Given data Block Start

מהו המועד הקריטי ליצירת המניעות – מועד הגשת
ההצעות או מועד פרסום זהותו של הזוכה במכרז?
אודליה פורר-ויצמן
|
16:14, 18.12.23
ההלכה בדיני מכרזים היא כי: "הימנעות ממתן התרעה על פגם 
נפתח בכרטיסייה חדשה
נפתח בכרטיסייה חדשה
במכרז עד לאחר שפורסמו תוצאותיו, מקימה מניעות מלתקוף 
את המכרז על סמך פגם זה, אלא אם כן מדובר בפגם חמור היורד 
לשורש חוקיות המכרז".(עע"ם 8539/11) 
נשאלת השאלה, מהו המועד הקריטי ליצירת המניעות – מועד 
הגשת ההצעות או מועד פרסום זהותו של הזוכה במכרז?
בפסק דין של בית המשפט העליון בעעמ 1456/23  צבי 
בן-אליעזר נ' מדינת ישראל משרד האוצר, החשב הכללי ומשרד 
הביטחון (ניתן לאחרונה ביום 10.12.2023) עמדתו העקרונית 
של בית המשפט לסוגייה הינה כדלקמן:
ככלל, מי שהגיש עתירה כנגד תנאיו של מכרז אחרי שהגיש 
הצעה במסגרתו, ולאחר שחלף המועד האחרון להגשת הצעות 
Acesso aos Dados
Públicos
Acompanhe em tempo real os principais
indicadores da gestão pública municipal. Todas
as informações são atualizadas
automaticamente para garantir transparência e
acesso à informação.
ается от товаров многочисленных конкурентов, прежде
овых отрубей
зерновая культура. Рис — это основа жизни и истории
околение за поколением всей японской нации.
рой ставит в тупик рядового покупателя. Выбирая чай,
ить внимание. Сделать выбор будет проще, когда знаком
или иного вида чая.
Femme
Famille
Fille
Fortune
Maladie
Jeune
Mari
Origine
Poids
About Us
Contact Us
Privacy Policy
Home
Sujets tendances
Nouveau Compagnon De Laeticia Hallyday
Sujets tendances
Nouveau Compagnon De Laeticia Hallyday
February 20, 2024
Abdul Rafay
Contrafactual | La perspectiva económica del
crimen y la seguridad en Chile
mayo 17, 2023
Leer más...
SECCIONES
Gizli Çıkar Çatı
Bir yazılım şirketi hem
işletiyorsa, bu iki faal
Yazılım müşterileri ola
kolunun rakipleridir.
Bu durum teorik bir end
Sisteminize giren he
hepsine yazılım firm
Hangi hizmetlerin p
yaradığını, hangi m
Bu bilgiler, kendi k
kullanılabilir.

Given data Block End

What needs to be done
Extract all the text in the data above, keeping every line in its original order and wording.

Written response
מהו המועד הקריטי ליצירת המניעות – מועד הגשת
ההצעות או מועד פרסום זהותו של הזוכה במכרז?
אודליה פורר-ויצמן
|
16:14, 18.12.23
ההלכה בדיני מכרזים היא כי: "הימנעות ממתן התרעה על פגם 
נפתח בכרטיסייה חדשה
נפתח בכרטיסייה חדשה
במכרז עד לאחר שפורסמו תוצאותיו, מקימה מניעות מלתקוף 
את המכרז על סמך פגם זה, אלא אם כן מדובר בפגם חמור היורד 
לשורש חוקיות המכרז".(עע"ם 8539/11) 
נשאלת השאלה, מהו המועד הקריטי ליצירת המניעות – מועד 
הגשת ההצעות או מועד פרסום זהותו של הזוכה במכרז?
בפסק דין של בית המשפט העליון בעעמ 1456/23  צבי 
בן-אליעזר נ' מדינת ישראל משרד האוצר, החשב הכללי ומשרד 
הביטחון (ניתן לאחרונה ביום 10.12.2023) עמדתו העקרונית 
של בית המשפט לסוגייה הינה כדלקמן:
ככלל, מי שהגיש עתירה כנגד תנאיו של מכרז אחרי שהגיש 
הצעה במסגרתו, ולאחר שחלף המועד האחרון להגשת הצעות 
Acesso aos Dados
Públicos
Acompanhe em tempo real os principais
indicadores da gestão pública municipal. Todas
as informações são atualizadas
automaticamente para garantir transparência e
acesso à informação.
ается от товаров многочисленных конкурентов, прежде
овых отрубей
зерновая культура. Рис — это основа жизни и истории
околение за поколением всей японской нации.
рой ставит в тупик рядового покупателя. Выбирая чай,
ить внимание. Сделать выбор будет проще, когда знаком
или иного вида чая.
Femme
Famille
Fille
Fortune
Maladie
Jeune
Mari
Origine
Poids
About Us
Contact Us
Privacy Policy
Home
Sujets tendances
Nouveau Compagnon De Laeticia Hallyday
Sujets tendances
Nouveau Compagnon De Laeticia Hallyday
February 20, 2024
Abdul Rafay
Contrafactual | La perspectiva económica del
crimen y la seguridad en Chile
mayo 17, 2023
Leer más...
SECCIONES
Gizli Çıkar Çatı
Bir yazılım şirketi hem
işletiyorsa, bu iki faal
Yazılım müşterileri ola
kolunun rakipleridir.
Bu durum teorik bir end
Sisteminize giren he
hepsine yazılım firm
Hangi hizmetlerin p
yaradığını, hangi m
Bu bilgiler, kendi k
kullanılabilir.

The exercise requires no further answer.